* [EXERCISE]: Where the word "that" appears in a line below, copy the whole line.
--*--
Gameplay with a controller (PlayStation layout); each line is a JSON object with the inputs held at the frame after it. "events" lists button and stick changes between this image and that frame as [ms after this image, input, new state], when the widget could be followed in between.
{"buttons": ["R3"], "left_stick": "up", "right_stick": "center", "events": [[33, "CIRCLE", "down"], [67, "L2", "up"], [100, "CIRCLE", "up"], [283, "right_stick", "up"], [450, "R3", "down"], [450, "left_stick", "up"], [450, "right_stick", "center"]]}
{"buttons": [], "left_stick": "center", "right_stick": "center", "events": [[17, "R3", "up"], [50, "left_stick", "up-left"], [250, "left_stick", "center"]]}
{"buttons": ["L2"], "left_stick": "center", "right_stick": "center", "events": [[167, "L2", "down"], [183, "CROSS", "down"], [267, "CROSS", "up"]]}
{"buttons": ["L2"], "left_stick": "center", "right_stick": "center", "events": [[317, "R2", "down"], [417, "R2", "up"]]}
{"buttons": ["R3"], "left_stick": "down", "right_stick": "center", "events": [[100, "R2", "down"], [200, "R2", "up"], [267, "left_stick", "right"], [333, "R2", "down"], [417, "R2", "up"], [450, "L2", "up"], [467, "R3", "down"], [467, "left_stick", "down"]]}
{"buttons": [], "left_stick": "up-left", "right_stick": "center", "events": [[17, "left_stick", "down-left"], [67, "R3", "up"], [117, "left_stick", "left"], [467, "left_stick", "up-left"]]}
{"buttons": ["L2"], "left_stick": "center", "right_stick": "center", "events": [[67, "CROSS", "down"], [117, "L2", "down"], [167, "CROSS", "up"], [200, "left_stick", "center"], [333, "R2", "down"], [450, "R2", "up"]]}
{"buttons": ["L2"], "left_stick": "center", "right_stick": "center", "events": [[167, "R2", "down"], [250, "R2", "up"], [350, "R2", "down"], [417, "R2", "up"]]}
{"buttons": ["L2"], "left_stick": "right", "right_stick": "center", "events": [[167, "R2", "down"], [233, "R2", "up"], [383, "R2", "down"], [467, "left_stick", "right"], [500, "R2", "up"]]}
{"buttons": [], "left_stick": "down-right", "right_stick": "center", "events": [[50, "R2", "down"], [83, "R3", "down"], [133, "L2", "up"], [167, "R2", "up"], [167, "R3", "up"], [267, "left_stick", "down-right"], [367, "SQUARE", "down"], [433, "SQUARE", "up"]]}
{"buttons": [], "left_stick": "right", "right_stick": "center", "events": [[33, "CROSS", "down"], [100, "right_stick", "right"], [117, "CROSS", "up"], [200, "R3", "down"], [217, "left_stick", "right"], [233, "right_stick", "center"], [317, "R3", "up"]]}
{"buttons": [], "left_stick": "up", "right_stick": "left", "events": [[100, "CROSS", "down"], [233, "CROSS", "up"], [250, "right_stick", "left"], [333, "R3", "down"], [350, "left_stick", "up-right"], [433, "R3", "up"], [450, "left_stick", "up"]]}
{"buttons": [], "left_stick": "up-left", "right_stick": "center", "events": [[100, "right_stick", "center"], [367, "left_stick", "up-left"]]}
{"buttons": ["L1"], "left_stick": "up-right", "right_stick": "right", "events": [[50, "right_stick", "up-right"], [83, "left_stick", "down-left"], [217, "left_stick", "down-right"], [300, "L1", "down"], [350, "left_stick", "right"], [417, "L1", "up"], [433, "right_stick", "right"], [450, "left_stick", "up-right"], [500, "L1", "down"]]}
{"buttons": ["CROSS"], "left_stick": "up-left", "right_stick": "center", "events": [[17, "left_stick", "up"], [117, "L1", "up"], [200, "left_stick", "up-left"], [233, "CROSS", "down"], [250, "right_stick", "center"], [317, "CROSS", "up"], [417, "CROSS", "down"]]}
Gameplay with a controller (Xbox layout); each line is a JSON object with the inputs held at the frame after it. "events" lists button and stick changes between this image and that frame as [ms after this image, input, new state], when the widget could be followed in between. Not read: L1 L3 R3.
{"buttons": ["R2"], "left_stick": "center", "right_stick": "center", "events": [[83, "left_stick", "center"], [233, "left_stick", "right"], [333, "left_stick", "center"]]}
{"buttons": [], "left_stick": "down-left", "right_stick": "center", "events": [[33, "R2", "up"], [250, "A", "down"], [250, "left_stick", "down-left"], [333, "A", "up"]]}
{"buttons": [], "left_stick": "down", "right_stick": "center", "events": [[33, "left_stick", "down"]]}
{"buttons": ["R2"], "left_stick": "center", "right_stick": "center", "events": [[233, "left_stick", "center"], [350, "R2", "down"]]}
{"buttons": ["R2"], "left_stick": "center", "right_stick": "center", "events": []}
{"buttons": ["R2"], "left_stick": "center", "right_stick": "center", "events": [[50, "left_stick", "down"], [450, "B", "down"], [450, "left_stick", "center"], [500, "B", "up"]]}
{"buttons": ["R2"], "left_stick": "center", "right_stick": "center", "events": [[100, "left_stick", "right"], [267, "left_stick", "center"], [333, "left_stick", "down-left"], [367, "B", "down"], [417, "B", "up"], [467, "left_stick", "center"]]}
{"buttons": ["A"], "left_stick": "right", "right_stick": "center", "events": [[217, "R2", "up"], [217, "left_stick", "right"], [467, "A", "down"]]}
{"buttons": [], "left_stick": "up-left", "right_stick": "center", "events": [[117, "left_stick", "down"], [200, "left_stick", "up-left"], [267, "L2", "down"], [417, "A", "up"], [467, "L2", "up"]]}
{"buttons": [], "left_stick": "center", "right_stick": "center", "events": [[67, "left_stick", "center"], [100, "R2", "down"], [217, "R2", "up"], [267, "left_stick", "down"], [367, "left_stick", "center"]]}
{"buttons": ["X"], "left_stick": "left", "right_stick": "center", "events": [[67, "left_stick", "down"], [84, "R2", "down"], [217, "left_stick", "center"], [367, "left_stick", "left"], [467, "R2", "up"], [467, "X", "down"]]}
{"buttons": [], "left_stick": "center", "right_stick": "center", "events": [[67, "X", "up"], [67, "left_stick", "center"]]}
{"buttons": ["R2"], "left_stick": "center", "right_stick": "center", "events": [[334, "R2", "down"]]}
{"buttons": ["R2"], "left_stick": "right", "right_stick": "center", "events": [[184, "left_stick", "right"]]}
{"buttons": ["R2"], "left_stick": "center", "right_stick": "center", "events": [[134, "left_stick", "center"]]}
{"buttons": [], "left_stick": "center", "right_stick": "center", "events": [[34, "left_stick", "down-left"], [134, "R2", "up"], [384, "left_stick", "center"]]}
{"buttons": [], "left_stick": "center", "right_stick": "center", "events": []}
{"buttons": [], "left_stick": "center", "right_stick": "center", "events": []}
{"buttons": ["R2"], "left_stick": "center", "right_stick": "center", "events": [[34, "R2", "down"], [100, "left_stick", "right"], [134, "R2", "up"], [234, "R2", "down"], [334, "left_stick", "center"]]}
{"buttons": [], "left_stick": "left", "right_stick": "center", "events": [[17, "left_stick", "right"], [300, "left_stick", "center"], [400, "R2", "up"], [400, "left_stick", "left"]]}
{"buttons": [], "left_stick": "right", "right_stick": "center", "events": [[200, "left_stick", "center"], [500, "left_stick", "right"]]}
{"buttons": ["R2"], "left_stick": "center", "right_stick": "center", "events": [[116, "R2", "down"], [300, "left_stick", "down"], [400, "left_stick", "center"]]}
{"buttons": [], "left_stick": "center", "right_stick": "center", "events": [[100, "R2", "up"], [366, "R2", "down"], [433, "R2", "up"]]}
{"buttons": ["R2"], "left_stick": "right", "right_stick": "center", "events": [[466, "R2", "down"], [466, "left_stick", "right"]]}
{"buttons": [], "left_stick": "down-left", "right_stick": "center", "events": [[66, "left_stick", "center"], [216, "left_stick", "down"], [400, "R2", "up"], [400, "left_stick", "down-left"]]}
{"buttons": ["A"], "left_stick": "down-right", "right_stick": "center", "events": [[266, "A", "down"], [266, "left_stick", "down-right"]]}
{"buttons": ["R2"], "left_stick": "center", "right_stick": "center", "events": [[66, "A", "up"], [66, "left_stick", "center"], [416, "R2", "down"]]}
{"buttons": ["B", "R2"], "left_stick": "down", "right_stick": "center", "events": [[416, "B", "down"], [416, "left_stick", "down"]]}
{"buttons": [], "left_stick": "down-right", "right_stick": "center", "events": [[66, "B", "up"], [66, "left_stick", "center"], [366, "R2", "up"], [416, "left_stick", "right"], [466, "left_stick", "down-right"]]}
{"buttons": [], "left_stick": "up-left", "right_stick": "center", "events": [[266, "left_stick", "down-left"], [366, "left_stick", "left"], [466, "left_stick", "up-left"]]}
--*--
* [RESPONSE TO THIS TASK]:
Gameplay with a controller (PlayStation layout); each line is a JSON object with the inputs held at the frame after it. "events" lists button and stick changes between this image and that frame as [ms after this image, input, new state], when the widget could be followed in between.
Gameplay with a controller (Xbox layout); each line is a JSON object with the inputs held at the frame after it. "events" lists button and stick changes between this image and that frame as [ms after this image, input, new state], when the widget could be followed in between. Not read: L1 L3 R3.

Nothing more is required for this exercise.